I love this time of year. The few weeks that hang between summer, and autumn. Even here in Texas, where the heat lays like a heavy blanket over the flat of the Earth and the trees hum with the afternoon sun, I can feel the equinox coming early in my bones. It’s there when I wake up - a lightness, the smell of shaken leaves and the yearning for some kind of warm drink to hold between my hands. The feeling that something’s coming. Or that something’s going - I can’t tell which.
It reminds me of every love I’ve ever had. Of Jackson, and Marshall, and Travis. They were all the feeling of a quickly approaching autumn. Something fleeting - the feeling of coming, and going, and you can't tell which.
You're the only one that's ever felt like the whole season. Like finally getting there. Sinking in. You're the earthy sweetness of autumn, all pumpkin spice and woolen hats, day after month after year.

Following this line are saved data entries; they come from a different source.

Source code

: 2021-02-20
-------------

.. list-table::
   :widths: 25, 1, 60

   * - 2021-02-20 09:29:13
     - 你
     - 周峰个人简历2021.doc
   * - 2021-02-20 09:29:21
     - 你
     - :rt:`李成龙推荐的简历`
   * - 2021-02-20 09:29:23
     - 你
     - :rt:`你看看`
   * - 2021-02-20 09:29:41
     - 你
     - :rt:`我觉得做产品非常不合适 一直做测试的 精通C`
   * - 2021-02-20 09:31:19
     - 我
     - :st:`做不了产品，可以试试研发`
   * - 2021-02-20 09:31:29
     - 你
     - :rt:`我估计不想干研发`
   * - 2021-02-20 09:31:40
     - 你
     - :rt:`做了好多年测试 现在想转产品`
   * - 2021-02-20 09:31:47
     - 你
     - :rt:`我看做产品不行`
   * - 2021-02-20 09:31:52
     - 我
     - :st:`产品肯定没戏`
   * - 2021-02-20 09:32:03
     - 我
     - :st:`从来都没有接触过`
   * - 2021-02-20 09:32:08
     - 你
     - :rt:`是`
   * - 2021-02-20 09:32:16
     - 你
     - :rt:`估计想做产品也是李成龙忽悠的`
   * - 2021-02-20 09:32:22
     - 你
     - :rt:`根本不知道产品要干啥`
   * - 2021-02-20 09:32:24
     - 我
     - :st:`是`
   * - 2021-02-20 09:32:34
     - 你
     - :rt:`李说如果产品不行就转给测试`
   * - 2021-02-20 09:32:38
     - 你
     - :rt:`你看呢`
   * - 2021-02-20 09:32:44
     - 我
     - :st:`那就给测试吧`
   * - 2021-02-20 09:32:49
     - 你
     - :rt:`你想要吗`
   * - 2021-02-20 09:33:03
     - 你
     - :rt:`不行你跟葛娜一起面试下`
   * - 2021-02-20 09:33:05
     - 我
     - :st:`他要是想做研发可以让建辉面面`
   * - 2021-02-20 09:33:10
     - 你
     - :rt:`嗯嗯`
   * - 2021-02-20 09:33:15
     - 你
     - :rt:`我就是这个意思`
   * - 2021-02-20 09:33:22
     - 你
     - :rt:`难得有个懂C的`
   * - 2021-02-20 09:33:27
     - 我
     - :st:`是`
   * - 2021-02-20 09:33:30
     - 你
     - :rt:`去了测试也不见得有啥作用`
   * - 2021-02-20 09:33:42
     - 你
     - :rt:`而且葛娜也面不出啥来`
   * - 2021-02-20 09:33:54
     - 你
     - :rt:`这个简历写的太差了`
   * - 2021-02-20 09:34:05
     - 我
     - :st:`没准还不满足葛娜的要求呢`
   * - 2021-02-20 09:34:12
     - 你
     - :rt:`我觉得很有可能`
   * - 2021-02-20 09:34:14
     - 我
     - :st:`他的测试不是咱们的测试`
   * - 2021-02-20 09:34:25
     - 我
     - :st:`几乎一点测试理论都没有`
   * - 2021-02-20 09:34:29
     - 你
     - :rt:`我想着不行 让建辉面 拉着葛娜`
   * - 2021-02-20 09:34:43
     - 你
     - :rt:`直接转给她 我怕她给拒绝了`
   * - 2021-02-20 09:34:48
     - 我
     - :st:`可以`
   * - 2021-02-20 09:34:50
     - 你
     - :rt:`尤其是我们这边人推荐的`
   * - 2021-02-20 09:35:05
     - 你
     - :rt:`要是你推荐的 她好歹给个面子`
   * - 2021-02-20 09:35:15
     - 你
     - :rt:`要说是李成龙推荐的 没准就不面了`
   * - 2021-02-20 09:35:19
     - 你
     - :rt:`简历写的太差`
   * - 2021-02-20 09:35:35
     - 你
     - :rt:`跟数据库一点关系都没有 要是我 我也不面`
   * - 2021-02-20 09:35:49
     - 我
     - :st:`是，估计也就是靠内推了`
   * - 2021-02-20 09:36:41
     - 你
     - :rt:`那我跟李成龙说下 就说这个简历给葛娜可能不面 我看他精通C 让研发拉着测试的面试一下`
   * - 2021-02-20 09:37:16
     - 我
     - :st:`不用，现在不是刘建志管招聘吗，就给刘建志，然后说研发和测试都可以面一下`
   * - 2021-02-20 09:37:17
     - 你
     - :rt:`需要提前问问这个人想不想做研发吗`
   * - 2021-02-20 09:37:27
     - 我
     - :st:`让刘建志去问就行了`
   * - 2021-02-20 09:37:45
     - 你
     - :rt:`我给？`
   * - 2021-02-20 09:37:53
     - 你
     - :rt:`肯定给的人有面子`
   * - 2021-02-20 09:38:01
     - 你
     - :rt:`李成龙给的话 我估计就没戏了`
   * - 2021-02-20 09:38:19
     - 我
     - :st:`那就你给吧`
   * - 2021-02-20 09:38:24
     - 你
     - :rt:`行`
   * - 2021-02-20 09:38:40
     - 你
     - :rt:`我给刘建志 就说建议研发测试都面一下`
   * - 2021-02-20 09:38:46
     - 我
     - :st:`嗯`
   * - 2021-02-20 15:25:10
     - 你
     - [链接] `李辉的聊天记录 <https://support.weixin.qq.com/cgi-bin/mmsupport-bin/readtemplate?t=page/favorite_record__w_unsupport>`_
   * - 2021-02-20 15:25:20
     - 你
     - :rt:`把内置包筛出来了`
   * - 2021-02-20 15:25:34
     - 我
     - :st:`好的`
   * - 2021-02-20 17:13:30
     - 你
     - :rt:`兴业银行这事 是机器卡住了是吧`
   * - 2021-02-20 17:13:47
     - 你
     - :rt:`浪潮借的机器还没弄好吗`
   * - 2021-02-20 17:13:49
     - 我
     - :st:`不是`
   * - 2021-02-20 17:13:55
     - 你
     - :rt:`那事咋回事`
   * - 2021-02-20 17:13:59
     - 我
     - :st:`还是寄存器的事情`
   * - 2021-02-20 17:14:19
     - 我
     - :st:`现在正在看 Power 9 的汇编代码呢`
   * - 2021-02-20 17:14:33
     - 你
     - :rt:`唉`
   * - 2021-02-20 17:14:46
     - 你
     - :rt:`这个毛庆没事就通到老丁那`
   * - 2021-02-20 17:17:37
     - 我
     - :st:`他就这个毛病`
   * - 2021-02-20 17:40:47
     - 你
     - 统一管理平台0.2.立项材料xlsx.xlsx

87 strange, half summer, half autumn days. That’s all. And then, we’ll pack our boxes and board a plane and shake middle fingers at the state of Texas as it shrinks into the past. One chapter is ending quickly. We’ll lick our fingers, grab at the corner of the next page, turn, turn --
It’s during these in between times - between summer and autumn, between Texas and California - that I feel I need to force things. Because the new season isn’t coming quickly enough. And there isn’t enough money in the bank account. And I haven’t written my book yet. And --
So I force stories to come, and art to form in pencil and ink, and money to appear in our bank account, and plans to line up, and then I throw it all away - backspace the stories, tear the art, erase the plans - because of course it isn’t very good. Those kinds of things - the ones that are hammered into existance with a hasty heart - never are.
My God, I’m sure that’s what happens when folks force the big things, too. Beyond work and art and stories - when they force motherhood, and lovers, and memories to be made. When their entire life is a rowdy push from behind. They’ll feel so strangely unsatisfied with everything that they throw it all away.
Nothing is ever quite right when you force it. This I’ve learned. There’s no need to sit and burn, clenching and unclenching fists, cracking eggshells just to get at the golden center. The only things worth having are the ones that are cared for. That are loved into existence. That hatch on their own.
Folks only need a little. Someone to be there, and be warm, to pull the blanket under their chin and maybe say something kind and maybe not say anything at all. That’s all I need. That's all my art needs. And my writing. And that’s all she’ll need, too. I can do that.
I need to be here, now, relaxing into it. Into the book ideas, the art, the writing, the plane tickets home, the gestation, the labor, the delivery. Into motherhood. Into my own skin. Into autumn.